**Assigned task:** The listing is to be duplicated in full, exactly as written.

**Listed entries:**
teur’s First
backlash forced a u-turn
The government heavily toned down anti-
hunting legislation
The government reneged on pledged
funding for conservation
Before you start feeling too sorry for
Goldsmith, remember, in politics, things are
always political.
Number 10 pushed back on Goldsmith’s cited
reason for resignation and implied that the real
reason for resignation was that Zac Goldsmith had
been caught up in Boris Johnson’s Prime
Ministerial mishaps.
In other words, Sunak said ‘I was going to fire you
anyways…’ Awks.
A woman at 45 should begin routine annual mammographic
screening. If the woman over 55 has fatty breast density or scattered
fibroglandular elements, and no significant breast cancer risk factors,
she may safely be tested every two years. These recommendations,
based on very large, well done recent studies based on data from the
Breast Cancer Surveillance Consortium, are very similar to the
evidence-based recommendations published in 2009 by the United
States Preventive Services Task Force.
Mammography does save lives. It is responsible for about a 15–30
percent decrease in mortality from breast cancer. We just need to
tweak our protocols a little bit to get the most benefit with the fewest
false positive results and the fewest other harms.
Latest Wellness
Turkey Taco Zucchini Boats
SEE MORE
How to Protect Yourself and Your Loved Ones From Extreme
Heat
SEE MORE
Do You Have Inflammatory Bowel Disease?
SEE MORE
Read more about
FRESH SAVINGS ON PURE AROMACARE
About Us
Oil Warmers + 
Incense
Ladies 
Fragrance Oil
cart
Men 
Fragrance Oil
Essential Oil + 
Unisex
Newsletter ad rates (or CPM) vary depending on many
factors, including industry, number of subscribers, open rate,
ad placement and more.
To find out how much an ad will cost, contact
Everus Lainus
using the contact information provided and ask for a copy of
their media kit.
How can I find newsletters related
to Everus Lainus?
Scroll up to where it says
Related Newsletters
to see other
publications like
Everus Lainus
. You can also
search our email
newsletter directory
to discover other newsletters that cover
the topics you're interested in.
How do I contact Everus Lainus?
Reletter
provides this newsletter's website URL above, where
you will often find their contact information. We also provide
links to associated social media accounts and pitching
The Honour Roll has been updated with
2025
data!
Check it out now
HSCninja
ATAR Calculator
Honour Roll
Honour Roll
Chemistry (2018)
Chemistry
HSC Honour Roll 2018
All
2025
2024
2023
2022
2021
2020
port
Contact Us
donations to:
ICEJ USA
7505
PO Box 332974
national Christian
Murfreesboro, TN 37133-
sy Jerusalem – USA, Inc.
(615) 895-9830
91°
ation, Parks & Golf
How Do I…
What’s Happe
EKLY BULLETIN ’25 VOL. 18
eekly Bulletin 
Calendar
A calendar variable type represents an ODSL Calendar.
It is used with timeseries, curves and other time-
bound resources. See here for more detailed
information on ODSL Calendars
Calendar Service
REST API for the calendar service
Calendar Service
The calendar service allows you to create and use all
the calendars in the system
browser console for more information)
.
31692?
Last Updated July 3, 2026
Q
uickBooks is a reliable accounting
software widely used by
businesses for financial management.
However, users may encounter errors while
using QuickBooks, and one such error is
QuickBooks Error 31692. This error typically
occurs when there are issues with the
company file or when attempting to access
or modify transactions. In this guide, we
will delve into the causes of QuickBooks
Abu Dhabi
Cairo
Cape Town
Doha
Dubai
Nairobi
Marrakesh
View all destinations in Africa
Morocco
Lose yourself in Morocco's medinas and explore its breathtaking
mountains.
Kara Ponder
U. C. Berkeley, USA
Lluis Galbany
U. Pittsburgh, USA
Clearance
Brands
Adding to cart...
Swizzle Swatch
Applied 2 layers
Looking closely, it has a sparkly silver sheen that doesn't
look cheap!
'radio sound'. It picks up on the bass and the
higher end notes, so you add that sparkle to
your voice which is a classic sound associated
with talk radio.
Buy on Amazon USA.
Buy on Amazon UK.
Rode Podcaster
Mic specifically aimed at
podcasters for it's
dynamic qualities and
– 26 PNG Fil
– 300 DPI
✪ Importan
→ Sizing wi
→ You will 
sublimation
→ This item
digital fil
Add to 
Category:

**Expected output:**
teur’s First
backlash forced a u-turn
The government heavily toned down anti-
hunting legislation
The government reneged on pledged
funding for conservation
Before you start feeling too sorry for
Goldsmith, remember, in politics, things are
always political.
Number 10 pushed back on Goldsmith’s cited
reason for resignation and implied that the real
reason for resignation was that Zac Goldsmith had
been caught up in Boris Johnson’s Prime
Ministerial mishaps.
In other words, Sunak said ‘I was going to fire you
anyways…’ Awks.
A woman at 45 should begin routine annual mammographic
screening. If the woman over 55 has fatty breast density or scattered
fibroglandular elements, and no significant breast cancer risk factors,
she may safely be tested every two years. These recommendations,
based on very large, well done recent studies based on data from the
Breast Cancer Surveillance Consortium, are very similar to the
evidence-based recommendations published in 2009 by the United
States Preventive Services Task Force.
Mammography does save lives. It is responsible for about a 15–30
percent decrease in mortality from breast cancer. We just need to
tweak our protocols a little bit to get the most benefit with the fewest
false positive results and the fewest other harms.
Latest Wellness
Turkey Taco Zucchini Boats
SEE MORE
How to Protect Yourself and Your Loved Ones From Extreme
Heat
SEE MORE
Do You Have Inflammatory Bowel Disease?
SEE MORE
Read more about
FRESH SAVINGS ON PURE AROMACARE
About Us
Oil Warmers + 
Incense
Ladies 
Fragrance Oil
cart
Men 
Fragrance Oil
Essential Oil + 
Unisex
Newsletter ad rates (or CPM) vary depending on many
factors, including industry, number of subscribers, open rate,
ad placement and more.
To find out how much an ad will cost, contact
Everus Lainus
using the contact information provided and ask for a copy of
their media kit.
How can I find newsletters related
to Everus Lainus?
Scroll up to where it says
Related Newsletters
to see other
publications like
Everus Lainus
. You can also
search our email
newsletter directory
to discover other newsletters that cover
the topics you're interested in.
How do I contact Everus Lainus?
Reletter
provides this newsletter's website URL above, where
you will often find their contact information. We also provide
links to associated social media accounts and pitching
The Honour Roll has been updated with
2025
data!
Check it out now
HSCninja
ATAR Calculator
Honour Roll
Honour Roll
Chemistry (2018)
Chemistry
HSC Honour Roll 2018
All
2025
2024
2023
2022
2021
2020
port
Contact Us
donations to:
ICEJ USA
7505
PO Box 332974
national Christian
Murfreesboro, TN 37133-
sy Jerusalem – USA, Inc.
(615) 895-9830
91°
ation, Parks & Golf
How Do I…
What’s Happe
EKLY BULLETIN ’25 VOL. 18
eekly Bulletin 
Calendar
A calendar variable type represents an ODSL Calendar.
It is used with timeseries, curves and other time-
bound resources. See here for more detailed
information on ODSL Calendars
Calendar Service
REST API for the calendar service
Calendar Service
The calendar service allows you to create and use all
the calendars in the system
browser console for more information)
.
31692?
Last Updated July 3, 2026
Q
uickBooks is a reliable accounting
software widely used by
businesses for financial management.
However, users may encounter errors while
using QuickBooks, and one such error is
QuickBooks Error 31692. This error typically
occurs when there are issues with the
company file or when attempting to access
or modify transactions. In this guide, we
will delve into the causes of QuickBooks
Abu Dhabi
Cairo
Cape Town
Doha
Dubai
Nairobi
Marrakesh
View all destinations in Africa
Morocco
Lose yourself in Morocco's medinas and explore its breathtaking
mountains.
Kara Ponder
U. C. Berkeley, USA
Lluis Galbany
U. Pittsburgh, USA
Clearance
Brands
Adding to cart...
Swizzle Swatch
Applied 2 layers
Looking closely, it has a sparkly silver sheen that doesn't
look cheap!
'radio sound'. It picks up on the bass and the
higher end notes, so you add that sparkle to
your voice which is a classic sound associated
with talk radio.
Buy on Amazon USA.
Buy on Amazon UK.
Rode Podcaster
Mic specifically aimed at
podcasters for it's
dynamic qualities and
– 26 PNG Fil
– 300 DPI
✪ Importan
→ Sizing wi
→ You will 
sublimation
→ This item
digital fil
Add to 
Category:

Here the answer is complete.